___ Text shown ___

This Week in Auto Racing May 11 - May 13
This Week in Auto Racing May 11 - May 13
This Week in Auto Racing May 11 - May 13
May 9th, 2007
Philadelphia, PA (Sports Network) - Its a very busy time on the track with NASCAR in full swing, IndyCars beginning their month-long stay at Indianapolis and Formula One returning to the track in Spain.
Dodge Avenger 500 - Darlington Raceway - Darlington, SC
Through 10 races and the season belongs to one team and in particular two of it's drivers - Nextel Cup Series points leader Jeff Gordon and 2006 Nextel Cup Champion Jimmie Johnson.
Gordon has put together a spectacular first 10 races and owns a 211-point lead over Johnson. Gordon's start, two wins and nine top-10s is one of the best starts since NASCAR went to the current points system in 1975. His 1691 points would put him just behind Cale Yarborough's 1977 season when the Hall-of-Fame driver posted five wins and nine top-10s. Yarborough's season would equate to 1775 points by today's scoring standards (he earned 1725 points in 1977).

___ Recorded information ___

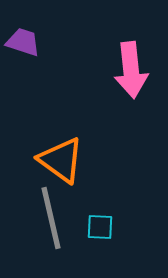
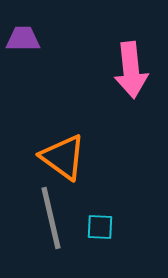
purple trapezoid: moved 3 px up; rotated 18 degrees counterclockwise
orange triangle: moved 2 px right, 3 px up
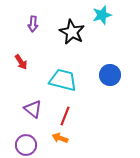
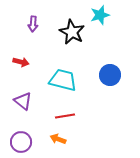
cyan star: moved 2 px left
red arrow: rotated 42 degrees counterclockwise
purple triangle: moved 10 px left, 8 px up
red line: rotated 60 degrees clockwise
orange arrow: moved 2 px left, 1 px down
purple circle: moved 5 px left, 3 px up
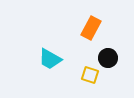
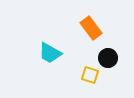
orange rectangle: rotated 65 degrees counterclockwise
cyan trapezoid: moved 6 px up
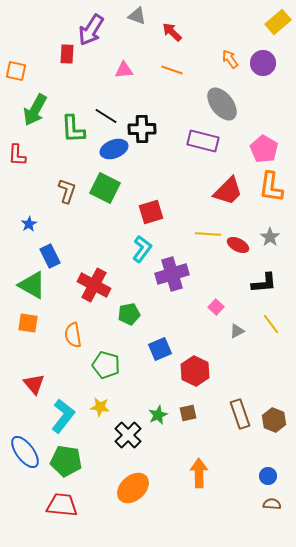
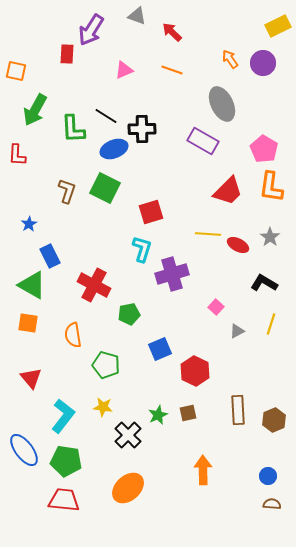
yellow rectangle at (278, 22): moved 4 px down; rotated 15 degrees clockwise
pink triangle at (124, 70): rotated 18 degrees counterclockwise
gray ellipse at (222, 104): rotated 12 degrees clockwise
purple rectangle at (203, 141): rotated 16 degrees clockwise
cyan L-shape at (142, 249): rotated 20 degrees counterclockwise
black L-shape at (264, 283): rotated 144 degrees counterclockwise
yellow line at (271, 324): rotated 55 degrees clockwise
red triangle at (34, 384): moved 3 px left, 6 px up
yellow star at (100, 407): moved 3 px right
brown rectangle at (240, 414): moved 2 px left, 4 px up; rotated 16 degrees clockwise
brown hexagon at (274, 420): rotated 15 degrees clockwise
blue ellipse at (25, 452): moved 1 px left, 2 px up
orange arrow at (199, 473): moved 4 px right, 3 px up
orange ellipse at (133, 488): moved 5 px left
red trapezoid at (62, 505): moved 2 px right, 5 px up
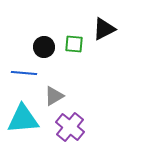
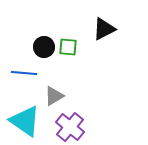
green square: moved 6 px left, 3 px down
cyan triangle: moved 2 px right, 2 px down; rotated 40 degrees clockwise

___

→ **Problems to solve**:
1. Answer from the auto racing preview:
(a) Where is Formula One returning to the track?
(b) Who was the 2006 Nextel Cup Champion?
(c) How many points did Cale Yarborough actually earn in 1977?
2. Why does the auto racing preview call this a very busy time on the track?
3. Take the auto racing preview further, starting after its last sentence.
The material has nothing to do with the auto racing preview.

→ **Answers for this exercise**:
1.
(a) Spain
(b) Jimmie Johnson
(c) 1725 points

2. NASCAR is in full swing, IndyCars are starting their month-long stay at Indianapolis, and Formula One is returning to the track in Spain.

3.
All that being said, if the "Chase for the Nextel Cup" were to begin today, Gordon would not be the series leader. Johnson's four wins would move the No.48 Lowe's Chevrolet driver to the head of the class. He would begin the "Chase" with 20 more points than Gordon. His four wins and seven top-10s puts him in second place at the moment.
Together Gordon and Johnson have six wins and 16 top-10s for owner Rick Hendrick and Hendrick Motorsports. But they are not the only drivers for Hendrick Motorsports. A third driver, Kyle Busch, stands sixth overall and has also made a trip to Victory Lane (Bristol). The No.5 Chevy driver adds six more top-10s to the Hendrick Motorsports total. The fourth and weakest member of the Hendrick Motorsports family, Casey Mears, adds one more top-10 to the grand total of 23 top-10s.
Hendrick Motorsports also supplies engines to other Chevrolet teams who have accumulated a number of top-10s.
Hendrick Motorsports also raced well at Darlington in 2006, so trying to catch them this week might be problematic. In last year's spring Darlington race, won by Greg Biffle, Gordon, Johnson and Busch finished second, fourth and seventh, respectively.
While the Hendrick Motorsports team has been running on "all cylinders," Biffle and Roush Fenway Racing have been struggling, at least by Jack Roush standards. Matt Kenseth has been solid, sitting third overall, but the team has no other drivers in the top-10. This is the same team that placed five drivers in the "Chase" just a couple of years ago.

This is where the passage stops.